- TASK STATEMENT -
Rewrite the text of the listing below with every "umleitung" changed to "weiterleitung" and nothing else altered, and leave out the pictures.

- LISTED ENTRIES -

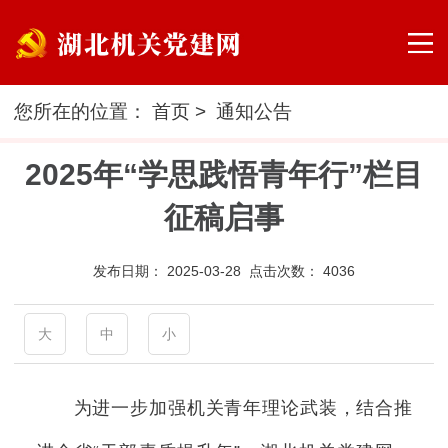
您所在的位置：
首页
>
通知公告
2025年“学思践悟青年行”栏目
征稿启事
发布日期：
2025-03-28 点击次数：
4036
大
中
小
为进一步加强机关青年理论武装，结合推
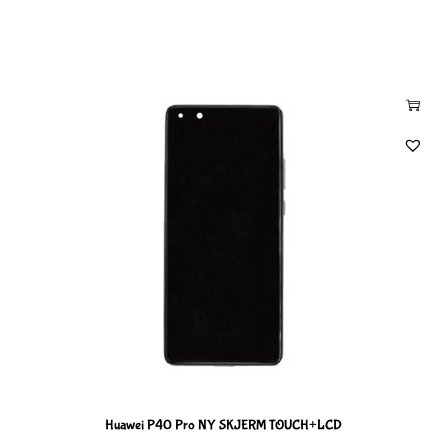
Huawei P40 Pro NY SKJERM TOUCH+LCD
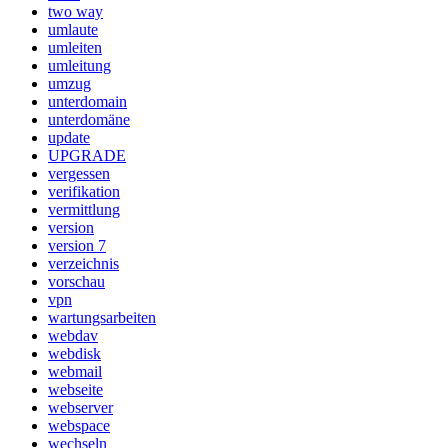
two way
umlaute
umleiten
umleitung
umzug
unterdomain
unterdomäne
update
UPGRADE
vergessen
verifikation
vermittlung
version
version 7
verzeichnis
vorschau
vpn
wartungsarbeiten
webdav
webdisk
webmail
webseite
webserver
webspace
wechseln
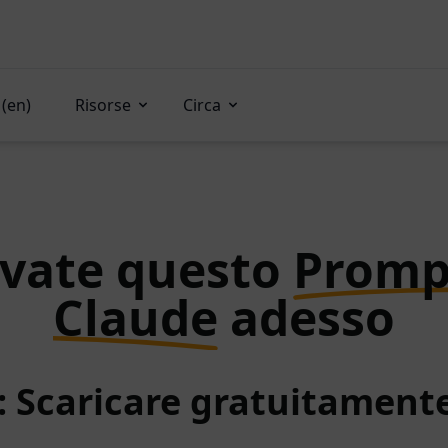
(en)
Risorse
Circa
vate questo
Promp
Claude
adesso
: Scaricare gratuitamen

- WRITTEN REPLY -
您所在的位置：
首页
>
通知公告
2025年“学思践悟青年行”栏目
征稿启事
发布日期：
2025-03-28 点击次数：
4036
大
中
小
为进一步加强机关青年理论武装，结合推
Huawei P40 Pro NY SKJERM TOUCH+LCD
two way
umlaute
umleiten
weiterleitung
umzug
unterdomain
unterdomäne
update
UPGRADE
vergessen
verifikation
vermittlung
version
version 7
verzeichnis
vorschau
vpn
wartungsarbeiten
webdav
webdisk
webmail
webseite
webserver
webspace
wechseln
(en)
Risorse
Circa
vate questo
Promp
Claude
adesso
: Scaricare gratuitamen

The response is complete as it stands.